The Butterfly Nebula — Fragment from Chapter 21: “Visions and Seizures”

December 26, 2017

One night she’d worked late, and had only drunk one glass of wine when she decided to go outside and walk in the desert. It was freezing cold and she had wrapped herself in his jacket. She recalled how in her dream the stars had all begun to fall like snow, and she now stood on an expanse of snow, a fine glittering mantle settling on the desert plateau for miles in every direction. On each corner of the plateau stood someone important from her life: North was Virgil; Soren in the East; Laura in the West; Wyatt to the South. The figures stood unmoving, like pieces on a chessboard. She called their names, and the calling of their names lingered and floated up on the black tide, floated up to the Dog and the Hunter.  They approached her in a short line, and one by one stepped up and stared at her without saying a word, only the eternal stare, and she began to weep, trying to hug everyone but the shapes were mist and vapor, and putting her arms around the ghost of Virgil made her cry the most. The snow then began to race under her feet, a swift white carpet, and she walked faster, taking long fast steps for fear of falling as if she were on a flat escalator in an airport. And as she strode, members of the tribe appeared alongside her: two at first, flanking her, soon others, dozens more, keeping pace with her on the racing snow and whispering, a hastened sibilance, a recitation, words that sounded absurd and meaningless, like dream gibberish, and yet somehow healing her, strange balm for her aging soul, voices high and low, soprano, alto, and baritone, a choir of whispers, in pointed rhythm, in tones meant to heal and not the words themselves, arbitrary symbols designed specifically for the listener . . . Animals then joined the people: coyotes, bears, cougars, dogs, hawks, owls, ravens, crows, buzzards, sparrows, grackles, lizards, snakes, spiders, scorpions. They eventually took their leave of her—men, women, children and beasts. The racing snow abruptly stopped, and she stepped off the edge of the plateau and into outer space.

She was drifting slowly down through the void and somehow buoyant on thin air, like a cork on water, a state of near weightlessness. She waved her arms. At one moment, instead of falling, she realized she was ascending, though it was difficult to get her bearings. She saw a distant object and felt herself being pulled toward it. The object enlarged, became a giant cylinder, and she recognized the Primum Mobile telescope and was relieved at the sight of a life raft that may carry her to safe harbor. She floated toward the telescope as if  pushed by a divine breath. She grabbed a spoke of an adjustment wheel about as wide as she was tall, and hoisted herself up, a tiny pointless creature on the enormous, slowly turning barrel, a grand silver lathe immersed in the coal black sea of space. But she kept slipping, losing her footing, so she lay down on her stomach, making an X with her arms and legs, gripping the gleaming alloy skin of the telescope as it traveled through her universe. The cylinder’s turning had been steady and gradual and eventually she found herself on the underside of it and could no longer hang on. And out of the darkness Virgil’s voice whispered to her that it was okay, even beautiful, for her to let go, and she slid off the giant Primum Mobile telescope and slowly fell backwards through space, though there was no bottom, no landing for her, simply the chance of another object eventually passing by that she might reach and cling to for a time.
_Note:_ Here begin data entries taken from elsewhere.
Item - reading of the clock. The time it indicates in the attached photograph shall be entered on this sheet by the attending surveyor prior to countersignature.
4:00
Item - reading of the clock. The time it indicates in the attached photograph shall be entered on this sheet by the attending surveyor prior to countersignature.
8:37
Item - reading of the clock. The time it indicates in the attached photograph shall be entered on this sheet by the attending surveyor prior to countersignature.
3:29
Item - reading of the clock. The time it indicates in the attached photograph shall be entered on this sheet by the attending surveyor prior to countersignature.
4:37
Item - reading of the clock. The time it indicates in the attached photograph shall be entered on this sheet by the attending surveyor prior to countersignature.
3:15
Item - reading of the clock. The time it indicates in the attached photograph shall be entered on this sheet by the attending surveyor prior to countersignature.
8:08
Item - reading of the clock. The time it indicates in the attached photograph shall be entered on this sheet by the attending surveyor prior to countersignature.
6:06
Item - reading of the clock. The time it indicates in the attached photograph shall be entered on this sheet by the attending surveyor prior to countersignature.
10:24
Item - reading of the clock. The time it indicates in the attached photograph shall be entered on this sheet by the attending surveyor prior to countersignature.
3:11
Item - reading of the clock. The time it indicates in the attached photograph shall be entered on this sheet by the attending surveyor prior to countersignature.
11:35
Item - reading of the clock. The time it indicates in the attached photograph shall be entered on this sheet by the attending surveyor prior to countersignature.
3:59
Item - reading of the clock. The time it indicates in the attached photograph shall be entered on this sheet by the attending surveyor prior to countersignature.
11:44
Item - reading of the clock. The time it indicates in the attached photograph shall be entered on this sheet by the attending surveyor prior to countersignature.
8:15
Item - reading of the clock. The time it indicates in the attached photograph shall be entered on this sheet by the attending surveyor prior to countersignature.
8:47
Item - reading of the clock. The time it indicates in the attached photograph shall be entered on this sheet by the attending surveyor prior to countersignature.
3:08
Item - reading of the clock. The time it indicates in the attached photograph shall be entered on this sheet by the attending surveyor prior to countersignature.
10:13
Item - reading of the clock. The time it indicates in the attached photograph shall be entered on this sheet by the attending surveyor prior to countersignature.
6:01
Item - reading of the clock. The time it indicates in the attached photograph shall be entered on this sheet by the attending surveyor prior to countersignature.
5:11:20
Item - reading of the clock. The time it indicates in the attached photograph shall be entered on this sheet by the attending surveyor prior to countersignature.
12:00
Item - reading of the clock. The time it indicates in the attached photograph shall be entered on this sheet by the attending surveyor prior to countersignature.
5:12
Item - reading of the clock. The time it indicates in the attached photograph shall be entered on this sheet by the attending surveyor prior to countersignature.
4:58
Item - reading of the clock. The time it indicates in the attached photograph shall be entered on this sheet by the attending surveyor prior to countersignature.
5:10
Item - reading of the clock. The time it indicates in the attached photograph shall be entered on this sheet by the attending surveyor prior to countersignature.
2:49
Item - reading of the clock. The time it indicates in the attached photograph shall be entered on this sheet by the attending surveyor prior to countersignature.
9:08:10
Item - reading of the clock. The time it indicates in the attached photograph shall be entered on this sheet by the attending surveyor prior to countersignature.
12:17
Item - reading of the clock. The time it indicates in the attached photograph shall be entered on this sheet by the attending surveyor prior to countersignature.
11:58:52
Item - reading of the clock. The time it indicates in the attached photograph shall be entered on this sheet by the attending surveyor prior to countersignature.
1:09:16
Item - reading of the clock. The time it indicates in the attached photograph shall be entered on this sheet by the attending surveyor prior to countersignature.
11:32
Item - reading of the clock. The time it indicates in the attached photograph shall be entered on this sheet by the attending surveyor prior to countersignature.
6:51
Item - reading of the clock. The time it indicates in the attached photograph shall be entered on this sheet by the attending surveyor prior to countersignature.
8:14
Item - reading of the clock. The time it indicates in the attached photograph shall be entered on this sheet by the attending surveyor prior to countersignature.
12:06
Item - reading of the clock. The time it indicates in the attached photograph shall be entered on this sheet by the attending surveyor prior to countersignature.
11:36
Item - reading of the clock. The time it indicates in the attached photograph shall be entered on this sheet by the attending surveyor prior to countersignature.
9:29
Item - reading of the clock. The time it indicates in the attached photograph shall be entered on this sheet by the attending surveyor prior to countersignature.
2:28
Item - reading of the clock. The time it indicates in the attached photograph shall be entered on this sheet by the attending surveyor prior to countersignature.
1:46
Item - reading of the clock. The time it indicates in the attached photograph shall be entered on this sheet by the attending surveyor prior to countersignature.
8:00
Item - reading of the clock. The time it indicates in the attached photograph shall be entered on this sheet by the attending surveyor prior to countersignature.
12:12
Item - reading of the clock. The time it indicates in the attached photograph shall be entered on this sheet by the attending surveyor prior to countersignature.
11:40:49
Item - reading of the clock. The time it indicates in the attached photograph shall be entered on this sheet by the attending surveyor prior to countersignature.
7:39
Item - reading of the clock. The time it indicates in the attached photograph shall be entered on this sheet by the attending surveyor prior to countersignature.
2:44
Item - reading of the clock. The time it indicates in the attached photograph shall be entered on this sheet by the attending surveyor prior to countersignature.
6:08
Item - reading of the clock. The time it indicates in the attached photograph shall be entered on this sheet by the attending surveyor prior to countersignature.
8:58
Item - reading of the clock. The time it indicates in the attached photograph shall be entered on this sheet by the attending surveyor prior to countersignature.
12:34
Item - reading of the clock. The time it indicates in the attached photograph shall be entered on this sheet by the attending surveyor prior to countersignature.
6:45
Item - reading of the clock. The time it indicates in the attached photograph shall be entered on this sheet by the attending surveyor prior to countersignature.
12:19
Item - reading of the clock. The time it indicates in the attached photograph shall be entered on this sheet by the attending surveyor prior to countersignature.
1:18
The vision had caused her to pass out. Later, she would understand that she’d likely succumbed to an epileptic seizure. Sunrise was breaking on the desert, and she felt cold and near death. There was a slight rigid pressure against her forehead, and she opened her eyes to find a scorpion perched there. Beatrice casually brushed the scorpion away. She then stood up and began to walk toward the horizon, toward her star, the sun.